SK Group et NVIDIA ont annoncé le 25 juillet avoir signé des lettres d'intention portant sur un partenariat de plus de 500 milliards de dollars, couvrant à la fois la construction d'usines à IA et la fourniture de mémoire IA de nouvelle génération. C'est l'un des plus importants engagements d'infrastructure jamais produits par le secteur, et il vise directement la pénurie de puissance de calcul qui a marqué cet été.

La pièce maîtresse est une installation. SK Telecom va construire une usine à IA NVIDIA Vera Rubin DSX de 2 gigawatts destinée à répondre à la demande mondiale de calcul, en faisant tourner la plateforme de calcul accéléré Vera Rubin de NVIDIA sur de la mémoire HBM4 de SK hynix, la première usine devant entrer en service en 2027. Deux gigawatts, c'est environ le double de l'échelle du centre de données à puces domestiques que Z.ai a mis en route en Chine cette semaine, et l'installation est bâtie pour des clients du monde entier plutôt que pour un seul laboratoire.

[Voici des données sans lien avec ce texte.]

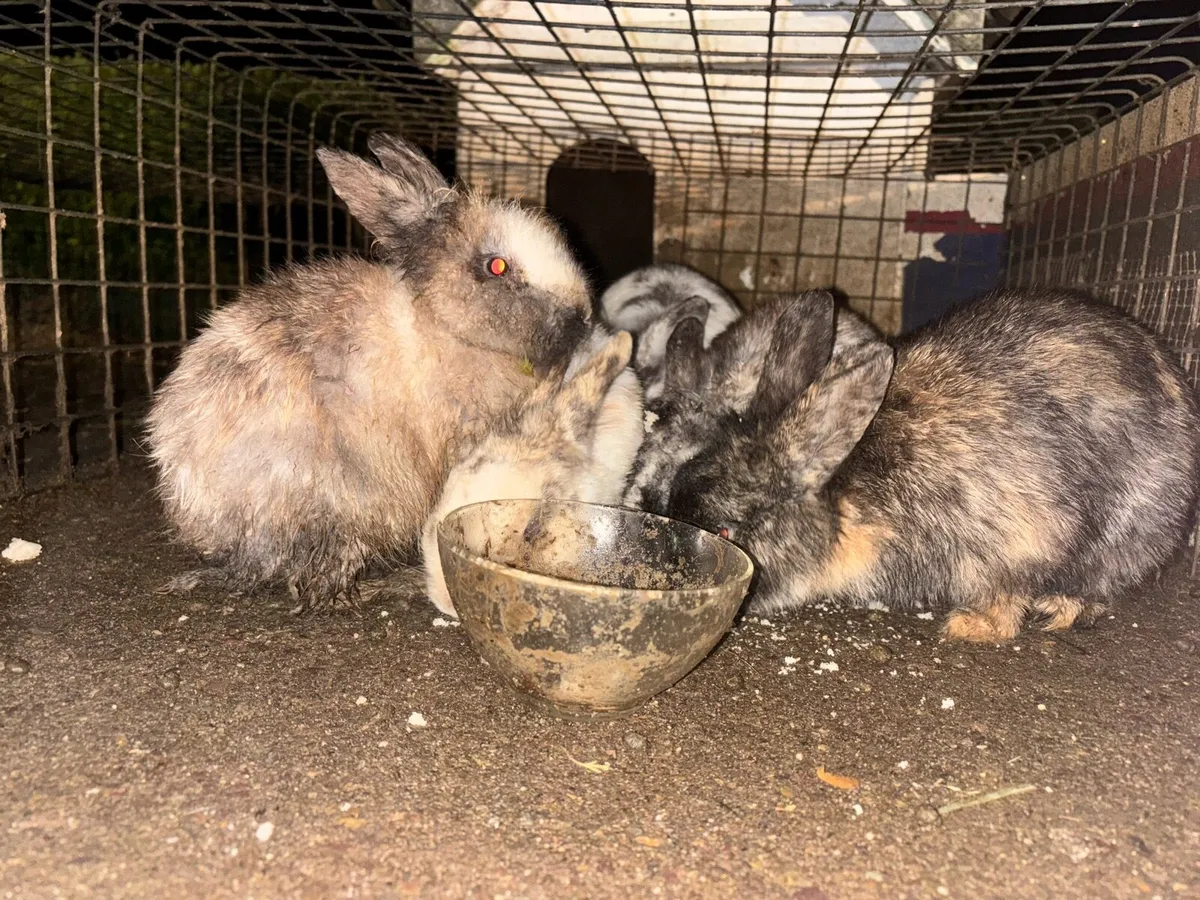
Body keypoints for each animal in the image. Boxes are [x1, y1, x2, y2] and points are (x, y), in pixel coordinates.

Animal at [659, 288, 1200, 643]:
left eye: (726, 533)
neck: (847, 501)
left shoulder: (1015, 542)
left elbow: (1006, 601)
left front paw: (970, 627)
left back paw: (1061, 607)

Le volet mémoire de l'accord est celui qui mérite une deuxième lecture. NVIDIA et SK hynix ont conclu un partenariat de long terme pour sécuriser et codévelopper la mémoire IA de nouvelle génération, y compris la mémoire à large bande passante. La HBM constitue depuis deux ans le véritable goulot d'étranglement du matériel IA, plus difficile à étendre que la logique et dominée par un petit nombre de fournisseurs. En verrouillant l'approvisionnement et le développement conjoint avec l'une des deux seules entreprises capables d'en produire à grande échelle, NVIDIA défend l'intrant sans lequel ses propres accélérateurs ne peuvent pas être livrés.

La géographie n'est pas anodine non plus. Les deux entreprises présentent le partenariat comme une accélération des infrastructures IA à grande échelle dans toute la région Asie-Pacifique, incluant les services d'IA souveraine, physique, agentique et d'entreprise, avec la Corée du Sud comme point d'ancrage. Le patron de NVIDIA parle depuis quelque temps d'un âge d'or de la Corée et défend une vision nationale K-AI couvrant les puces, les modèles de frontière et les infrastructures, un discours qui tombe dans un pays qui fournit déjà une large part de la mémoire avancée mondiale.

La prudence se loge dans les petits caractères. Il s'agit de lettres d'intention et non de contrats signés, et le chiffre de 500 milliards de dollars est un titre pluriannuel qui englobe la construction, les équipements et la fourniture de mémoire, pas de l'argent qui change de mains. Même revu à la baisse, il s'inscrit dans une tendance devenue le fait marquant de l'année, alors qu'Alphabet a relevé il y a quelques jours ses propres dépenses de 2026 jusqu'à 205 milliards de dollars et que Microsoft s'est engagé sur des baies AMD à grande échelle. Les capitaux engagés dans l'infrastructure IA ont cessé d'être mesurés à l'aune des cycles technologiques passés pour l'être à celle des budgets nationaux.